# Problem statement
Could you restate every line of the data word for word?

★ ★ ★ ★ ★

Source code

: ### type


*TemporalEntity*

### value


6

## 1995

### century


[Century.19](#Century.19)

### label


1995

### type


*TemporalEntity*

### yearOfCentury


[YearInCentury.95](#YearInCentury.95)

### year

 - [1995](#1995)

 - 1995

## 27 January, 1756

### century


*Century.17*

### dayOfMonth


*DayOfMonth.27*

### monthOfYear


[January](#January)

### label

★ ★ ★ ★ ★

# Solution to the exercise
Source code

: ### type


*TemporalEntity*

### value


6

## 1995

### century


[Century.19](#Century.19)

### label


1995

### type


*TemporalEntity*

### yearOfCentury


[YearInCentury.95](#YearInCentury.95)

### year

 - [1995](#1995)

 - 1995

## 27 January, 1756

### century


*Century.17*

### dayOfMonth


*DayOfMonth.27*

### monthOfYear


[January](#January)

### label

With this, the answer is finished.